Сознаетесь теперь, что, может, и сами виноваты были? –
прибавил он с осторожною улыбкой, как бы все еще боясь его чем-нибудь
раздражить.
– Очень может быть, – холодно ответил
Раскольников.
– Я к тому говорю, – продолжал Зосимов,
разлакомившись, – что ваше совершенное выздоровление, в главном, зависит
теперь единственно от вас самих. Теперь, когда уже с вами можно разговаривать,
мне хотелось бы вам внушить, что необходимо устранить первоначальные, так
сказать, коренные причины, влиявшие на зарождение вашего болезненного
состояния, тогда и вылечитесь, не то будет даже и хуже. Этих первоначальных
причин я не знаю, но вам они должны быть известны. Вы человек умный и, уж
конечно, над собой наблюдали. Мне кажется, начало вашего расстройства совпадает
отчасти с выходом вашим из университета. Вам без занятий оставаться нельзя, а
потому труд и твердо поставленная перед собою цель, мне кажется, очень бы могли
вам помочь.
– Да, да, вы совершенно правы… вот я поскорей поступлю
в университет, и тогда все пойдет… как по маслу…
Зосимов, начавший свои умные советы отчасти и для эффекта
перед дамами, был, конечно, несколько озадачен, когда, кончив речь и взглянув
на своего слушателя, заметил в лице его решительную насмешку. Впрочем, это
продолжалось мгновение. Пульхерия Александровна тотчас же принялась благодарить
Зосимова, в особенности за вчерашнее ночное посещение их в гостинице.

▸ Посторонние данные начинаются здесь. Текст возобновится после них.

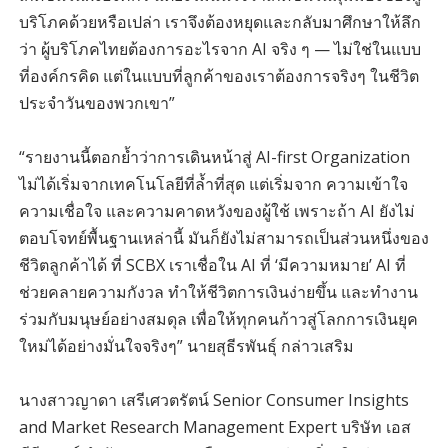
บริโภคด้วยหรือเปล่า เราจึงต้องหยุดและกลับมาศึกษาให้ลึก
ว่า ผู้บริโภคไทยต้องการอะไรจาก AI จริง ๆ — ไม่ใช่ในแบบ
ที่องค์กรคิด แต่ในแบบที่ลูกค้าของเราต้องการจริงๆ ในชีวิต
ประจำวันของพวกเขา”
“รายงานนี้ตอกย้ำว่าการเดินหน้าสู่ AI-first Organization
ไม่ได้เริ่มจากเทคโนโลยีที่ล้ำที่สุด แต่เริ่มจาก ความเข้าใจ
ความเชื่อใจ และความคาดหวังของผู้ใช้ เพราะถ้า AI ยังไม่
ตอบโจทย์พื้นฐานเหล่านี้ มันก็ยังไม่สามารถเป็นส่วนหนึ่งของ
ชีวิตลูกค้าได้ ที่ SCBX เราเชื่อใน AI ที่ ‘มีความหมาย’ AI ที่
ช่วยคลายความกังวล ทำให้ชีวิตการเงินง่ายขึ้น และทำงาน
ร่วมกับมนุษย์อย่างสมดุล เพื่อให้ทุกคนก้าวสู่โลกการเงินยุค
ใหม่ได้อย่างมั่นใจจริงๆ” นายสุธีรพันธุ์ กล่าวเสริม
นางสาวญาดา เสรีเศวตรัตน์ Senior Consumer Insights
and Market Research Management Expert บริษัท เอส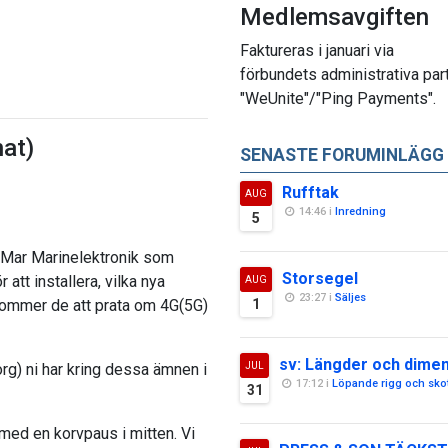
Medlemsavgiften
Faktureras i januari via
förbundets administrativa par
"WeUnite"/"Ping Payments".
nat)
SENASTE FORUMINLÄGG
Rufftak
AUG
14:46 i
Inredning
5
TyMar Marinelektronik som
Storsegel
att installera, vilka nya
AUG
23:27 i
Säljes
kommer de att prata om 4G(5G)
1
sv: Längder och dime
.org) ni har kring dessa ämnen i
JUL
17:12 i
Löpande rigg och sko
31
r med en korvpaus i mitten. Vi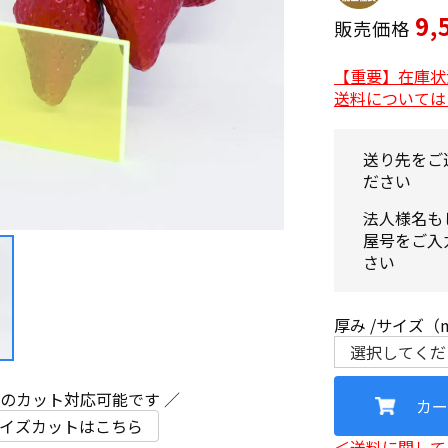
9,
販売価格
【重要】在庫状
送料については
送り先をご
ださい
法人様名も
屋号をご入
さい
厚み
サイズ（
ズのカット対応可能です ／
カー
イズカットはこちら
＜送料に関して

– Как, он у вас был и ночью? – спросил
Раскольников, как будто встревожившись. – Стало быть, и вы тоже не спали
после дороги?
– Ах, Родя, ведь это все только до двух часов было. Мы
с Дуней и дома-то раньше двух никогда не ложились.

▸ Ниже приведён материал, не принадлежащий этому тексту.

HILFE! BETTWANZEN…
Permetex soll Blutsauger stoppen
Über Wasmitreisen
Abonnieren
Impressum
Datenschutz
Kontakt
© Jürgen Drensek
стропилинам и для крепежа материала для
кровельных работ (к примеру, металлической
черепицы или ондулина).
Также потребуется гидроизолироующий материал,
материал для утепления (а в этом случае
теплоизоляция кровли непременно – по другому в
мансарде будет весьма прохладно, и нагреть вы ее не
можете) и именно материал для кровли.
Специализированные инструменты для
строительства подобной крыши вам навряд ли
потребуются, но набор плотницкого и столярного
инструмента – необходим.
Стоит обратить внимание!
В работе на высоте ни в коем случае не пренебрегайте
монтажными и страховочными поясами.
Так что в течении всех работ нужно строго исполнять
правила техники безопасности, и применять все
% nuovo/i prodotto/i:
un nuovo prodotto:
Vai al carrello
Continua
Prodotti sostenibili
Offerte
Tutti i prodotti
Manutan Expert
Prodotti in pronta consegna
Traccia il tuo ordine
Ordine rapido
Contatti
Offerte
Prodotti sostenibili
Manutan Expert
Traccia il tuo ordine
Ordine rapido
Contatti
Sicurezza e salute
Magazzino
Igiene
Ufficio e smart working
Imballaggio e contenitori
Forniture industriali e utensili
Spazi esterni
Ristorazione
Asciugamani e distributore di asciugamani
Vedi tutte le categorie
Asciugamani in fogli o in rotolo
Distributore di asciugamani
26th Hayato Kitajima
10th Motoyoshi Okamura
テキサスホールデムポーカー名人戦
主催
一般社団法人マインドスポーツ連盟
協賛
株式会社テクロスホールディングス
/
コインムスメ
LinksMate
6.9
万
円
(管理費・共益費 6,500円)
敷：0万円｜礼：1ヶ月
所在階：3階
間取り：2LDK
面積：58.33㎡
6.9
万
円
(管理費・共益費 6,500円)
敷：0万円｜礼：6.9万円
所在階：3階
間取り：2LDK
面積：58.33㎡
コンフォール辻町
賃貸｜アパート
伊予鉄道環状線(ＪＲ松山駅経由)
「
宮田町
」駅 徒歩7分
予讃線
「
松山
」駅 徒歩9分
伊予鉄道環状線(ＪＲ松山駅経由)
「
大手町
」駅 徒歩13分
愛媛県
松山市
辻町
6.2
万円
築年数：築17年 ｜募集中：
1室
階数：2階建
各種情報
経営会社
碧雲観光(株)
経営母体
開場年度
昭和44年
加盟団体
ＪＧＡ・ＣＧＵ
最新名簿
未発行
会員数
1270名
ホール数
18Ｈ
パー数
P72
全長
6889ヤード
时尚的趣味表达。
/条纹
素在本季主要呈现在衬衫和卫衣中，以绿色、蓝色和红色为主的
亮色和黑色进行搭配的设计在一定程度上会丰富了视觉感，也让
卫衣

– Я тоже не знаю, чем его благодарить, – продолжал
Раскольников, вдруг нахмурясь и потупясь. – Отклонив вопрос
денежный, – вы извините, что я об этом упомянул (обратился он к
Зосимову), – я уж и не знаю, чем это я заслужил от вас такое особенное
внимание? Просто не понимаю… и… и оно мне даже тяжело, потому что непонятно: я
вам откровенно высказываю.
– Да вы не раздражайтесь, – засмеялся через силу
Зосимов, – предположите, что вы мой первый пациент, ну, а наш брат, только
что начинающий практиковать, своих первых пациентов, как собственных детей,
любит, а иные почти в них влюбляются. А я ведь пациентами-то не богат.
– Я уж не говорю про него, – прибавил
Раскольников, указывая на Разумихина, – а тоже, кроме оскорблений и
хлопот, ничего от меня не видал.
– Эк ведь врет! Да ты в чувствительном настроении, что
ли, сегодня? – крикнул Разумихин.
Он увидал бы, если б был проницательнее, что чувствительного
настроения тут отнюдь не было, а было даже нечто совсем напротив. Но Авдотья
Романовна это заметила. Она пристально и с беспокойством следила за братом.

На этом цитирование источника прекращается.